For at least the time being, California’s AB 5 independent contractor classification law is in effect for the trucking industry after Judge Roger Benitez of the U.S. District Court for the Southern District of California lifted on Monday the trucking industry’s injunction that had been in place since January 2020.
According to a law alert from transportation legal firm Scopelitis, Gavin, Light, Hanson and Feary, Benitez lifted the injunction, which had been reversed by the Ninth Circuit Court of Appeals in April 2021. The case was eventually elevated to the U.S. Supreme Court, with the injunction remaining in place until the conclusion of the legal battle, and SCOTUS officially declined to hear the case earlier this summer.
For now, AB 5 and its ABC test for determining independent contractor status is effective for the trucking industry. Any motor carrier now using leased owner-operators in the state risks being in violation of the law, unless the law's business-to-business exemption is appropriately satisfied.
However, according to the Scopelitis brief, the California Trucking Association has “indicated that it intends to file a new motion for preliminary injunction under the [Federal Aviation Administration Authorization Act of 1994] preemption standard set forth by the Ninth Circuit and on Dormant Commerce Clause grounds.”

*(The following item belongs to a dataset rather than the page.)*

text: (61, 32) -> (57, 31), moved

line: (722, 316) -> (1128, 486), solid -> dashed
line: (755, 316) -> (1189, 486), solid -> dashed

Greg Feary, president of Scopelitis, said CTA will now have to argue to the district court based on the 9th Circuit's own standard rather than the U.S. Supreme Court's standard for FAAAA preemption.
"The 9th Circuit said that AB 5 is a generally applicable law and that because it affects the carrier’s relationship with its workforce and not with its customers, it does not freeze into place a particular price, route or service that a carrier would otherwise not provide," Feary said. "Therefore, it is not significantly related to rates, routes or services," thus not being preempted by FAAAA.
"Now, CTA has to say, 'No, while dealing with [carriers'] workforce, it also impacts services and prices and, potentially, routes that would have to be provided to customers,'" Feary added.
Scopelitis' alert also noted that the judge’s earlier ruling denying the Dormant Commerce Clause challenge, for which CTA sought reconsideration, was vacated, so CTA will be filing a new lawsuit on the same grounds -- that the ABC test negatively impacts interstate commerce and thus violates the Commerce Clause of the U.S. Constitution.
Another area Feary said CTA will likely use in its argument going forward is that the business-to-business exemption in AB 5 "would be difficult to apply to trucking for regulatory conflict reasons." The International Brotherhood of Teamsters argued in the case that the B2B exemption “permits motor carriers to contract with truly independent owner-operators without necessarily creating an employment relationship,” but the merits of that argument were not considered in court because the 9th Circuit said it did not need to address the issue in determining whether FAAAA preempts AB 5.
The law's B2B exemption, however, is narrow in scope and requires businesses to meet 12 criteria to operate under the exemption. CTA has previously contended that one of the prerequisites -- that an owner-operator “advertises and holds itself out to the public as available to supply the same or similar services” it offers to carriers -- cannot be realistically met given exclusivity in lease arrangements, a point also addressed in previous reporting referenced in CTA's supplemental filing.
Additionally, Scopelitis said the court will consider the Owner-Operator Independent Drivers Association's motion to intervene in the case. Feary said the judge was "notably concerned with the state's position that intervention was not appropriate at this stage in the case, despite the fact that the Teamsters had already intervened in the case."
CTA's new motion is expected to be filed in the coming weeks, and briefs on the new motion for an injunction will take place this fall, Scopelitis said.